For decarbonizing heavy-duty trucking, many European policy makers favor the construction of electrified roadways. Not only is it more efficient, the technology of using catenary-conveyed electricity is already used for trains and therefore much better understood and developed than hydrogen. If it is implemented on a large scale, it would be the most cost competitive option. Already, Italy, Germany, and Sweden are in the process of testing electric road technology. To make this solution effective for large chunks of Europe, it would be important for nations to agree on a technology standard to be used on all trucks operating in Europe.
The real tradeoff will come down to the operating costs for trucks versus the investments for infrastructure. Electric roads would reduce day-to-day truck operating costs the most: The technology would be 40 percent less expensive to use than hydrogen. While the capital costs of the infrastructure are greater, the cheaper operations mean that it would only take an additional five years to pay off the higher investment for electrified roads compared with hydrogen.

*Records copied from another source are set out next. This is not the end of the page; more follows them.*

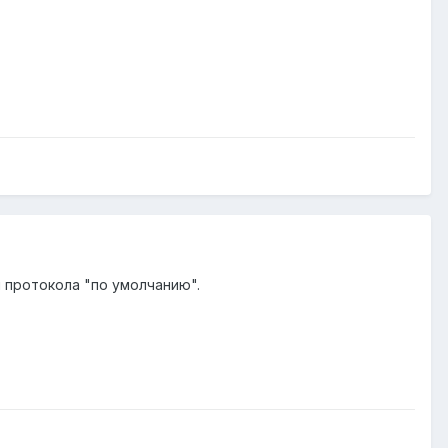
м протокола "по умолчанию".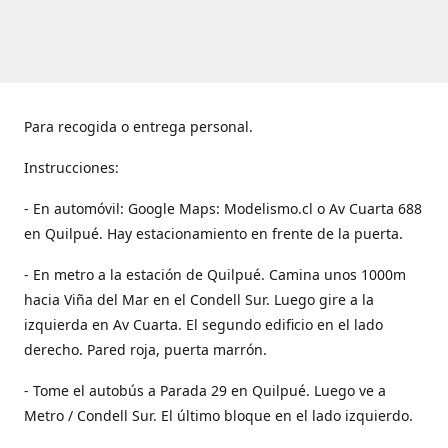
Para recogida o entrega personal.
Instrucciones:
- En automóvil: Google Maps: Modelismo.cl o Av Cuarta 688
en Quilpué. Hay estacionamiento en frente de la puerta.
- En metro a la estación de Quilpué. Camina unos 1000m
hacia Viña del Mar en el Condell Sur. Luego gire a la
izquierda en Av Cuarta. El segundo edificio en el lado
derecho. Pared roja, puerta marrón.
- Tome el autobús a Parada 29 en Quilpué. Luego ve a
Metro / Condell Sur. El último bloque en el lado izquierdo.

The final option — which may be in commercial production the soonest — is to build a network of high-speed chargers for larger battery-powered trucks. The challenges here are to develop the capacity to charge large batteries fast enough so trucks won’t lose a lot of driving time recharging and improve the range for heavy battery-powered vehicles. This will require not only a significant infrastructure development, but also an evolution in battery technologies to make them lighter, with greater capacity, and more able to be charged fast with no impact on durability.
One advantage of a battery technology is the fact it is already in use in smaller trucks and cars. We expect that battery-powered, heavy-duty, long-haul trucks will not be available in volume until later in the decade, although we could start to see a transition for shorter haul vehicles around 2025.

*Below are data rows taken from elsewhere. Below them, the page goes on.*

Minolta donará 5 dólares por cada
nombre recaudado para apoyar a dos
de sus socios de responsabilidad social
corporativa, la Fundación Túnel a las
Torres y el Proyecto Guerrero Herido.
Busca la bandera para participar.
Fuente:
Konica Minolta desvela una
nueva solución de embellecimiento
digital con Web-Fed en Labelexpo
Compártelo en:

We estimate the initial infrastructure investment to build enough capacity to support a 25 percent adoption by 2035 will cost from €10 billion to €15 billion, which makes it the cheapest option in terms of upfront investment. That capital expenditure would include the construction of high-speed charging stations and the charging equipment and land.
Note: Excludes cost of creating infrastructure
More renewable capacity needed
The one common problem all three technologies share is the need for more European renewable energy capacity to produce enough green electricity to produce green hydrogen or to power electrified roadways and high-speed charging capacity. According to the International Energy Agency in its World Energy Outlook 2020, Europe’s renewable capacity will generate 58 percent of the continent’s electricity by 2030 under current policies. Under a best-case sustainable energy plan, that portion would still be only 65 percent.
Given the scope of the financial commitment just in one industry, the most efficient way forward is to create public-private partnerships — optimally in the form of new business ecosystems — that connect the industry’s value chain. This would allow corporate partners and the government to share the cost as well as align on common standards and business cases that work for both Europe and the industry. These cooperative efforts also will support development of at-scale solutions with guarantees that regulation and public spending will reflect the same priorities.